In this way, the bike does not act as a competitor to the car, but a complement. They can be sold alongside the car as a package deal. This makes sense from a business perspective too, he said. The car dealership is the largest and most well-oiled distributor of transportation devices. There are 17,000 franchised auto dealers in the U.S., with US$1.7-trillion in annual sales.

And these dealerships make all their money on financing, not on the car itself. The average selling price of eBliss bikes is US$4,300. Dealers make US$860 to US$1,000 on each sale, a 20- to 25-per-cent margin. The sales margin on a car is 3.9 per cent, according to the National Automobile Dealers Association. For a US$30,000 car, the gross profit would be approximately US$1,170.

However, eBliss is not the first company to try to sell through dealerships, said Ed Benjamin, chairman of the Light Electric Vehicle Association. Volkswagen attempted it in the past in Europe. It didn’t work. This is because dealerships make money on servicing vehicles. The e-bike does not need constant servicing and maintenance. In fact, that is one of the selling features of eBliss e-bikes: no maintenance.

But this was a different context at a different time.

Differences could include the fact that cars have increased in price, fuel was less expensive, e-bikes were not as broadly accepted, car sales among young people were still high, and dealerships were not searching for extra sources of revenue. It also wasn’t North America.

Mr. Klehm is hoping that these factors will make all the difference.

So far, eBliss has 50 dealership chains signed up. They will start delivering in the first quarter of 2024 with a sales target of 30 bikes per dealership per month, expanding to 60 per month within six months of launch. They plan to target more than 200 auto dealers by the end of the year, accumulating US$1-million in annual sales.

The company also plans to use car dealerships to sell cargo e-bikes, notably for urban and suburban delivery where the “last mile” of delivery is the most expensive and problematic. Many cities already limit cars within their downtown cores. An e-bike also navigates traffic congestion. Since dealerships already serve small fleets that should be an easy intersection, said Mr. Klehm.

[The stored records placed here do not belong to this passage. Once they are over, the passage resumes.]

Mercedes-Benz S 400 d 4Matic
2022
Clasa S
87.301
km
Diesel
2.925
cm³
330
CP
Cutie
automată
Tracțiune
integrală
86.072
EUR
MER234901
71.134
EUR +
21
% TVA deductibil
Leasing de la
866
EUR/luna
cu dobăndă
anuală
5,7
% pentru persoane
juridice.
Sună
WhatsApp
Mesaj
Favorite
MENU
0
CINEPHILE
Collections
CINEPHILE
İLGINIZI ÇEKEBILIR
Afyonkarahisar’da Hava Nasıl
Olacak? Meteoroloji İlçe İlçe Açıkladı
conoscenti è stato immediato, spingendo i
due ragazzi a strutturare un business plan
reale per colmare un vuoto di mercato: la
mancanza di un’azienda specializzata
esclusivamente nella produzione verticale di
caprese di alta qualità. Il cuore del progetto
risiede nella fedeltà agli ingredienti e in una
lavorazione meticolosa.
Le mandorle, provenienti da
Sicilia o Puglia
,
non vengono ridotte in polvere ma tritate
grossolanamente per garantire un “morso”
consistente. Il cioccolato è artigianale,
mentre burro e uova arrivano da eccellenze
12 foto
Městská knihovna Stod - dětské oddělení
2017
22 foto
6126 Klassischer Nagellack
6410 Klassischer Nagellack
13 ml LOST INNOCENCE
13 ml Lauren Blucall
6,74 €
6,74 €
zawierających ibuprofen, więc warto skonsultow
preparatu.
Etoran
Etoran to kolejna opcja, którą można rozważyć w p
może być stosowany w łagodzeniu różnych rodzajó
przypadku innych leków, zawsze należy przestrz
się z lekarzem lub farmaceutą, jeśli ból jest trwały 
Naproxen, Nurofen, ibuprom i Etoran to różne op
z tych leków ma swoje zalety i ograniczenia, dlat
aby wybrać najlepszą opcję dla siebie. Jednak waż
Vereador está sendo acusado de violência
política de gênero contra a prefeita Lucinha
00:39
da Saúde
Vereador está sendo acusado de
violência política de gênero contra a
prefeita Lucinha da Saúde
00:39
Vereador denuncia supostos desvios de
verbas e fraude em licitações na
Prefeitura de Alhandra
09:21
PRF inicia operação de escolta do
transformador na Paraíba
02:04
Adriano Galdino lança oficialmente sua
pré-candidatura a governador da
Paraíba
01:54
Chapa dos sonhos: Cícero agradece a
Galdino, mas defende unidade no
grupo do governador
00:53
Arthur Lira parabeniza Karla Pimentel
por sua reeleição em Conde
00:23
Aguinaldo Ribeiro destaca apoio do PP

Mr. Benjamin noted that e-bikes are a novel product. An entirely new mode of transportation. It could be a shame to replicate the business patterns of the past.

“This is a new thing,” said Mr. Benjamin. “We don’t need to do things the way we used to.”

Mr. Klehm agrees, to a certain extent. But he thinks that weaponizing the tools of the past to chart a new future is the way forward. “Car dealerships are businesses that have spent 100 years honing and defining processes around serving people’s transportation needs,” he said. “Of course, you wanna launch a brand-new set of products into the best organized and best capitalized distribution system in the world.”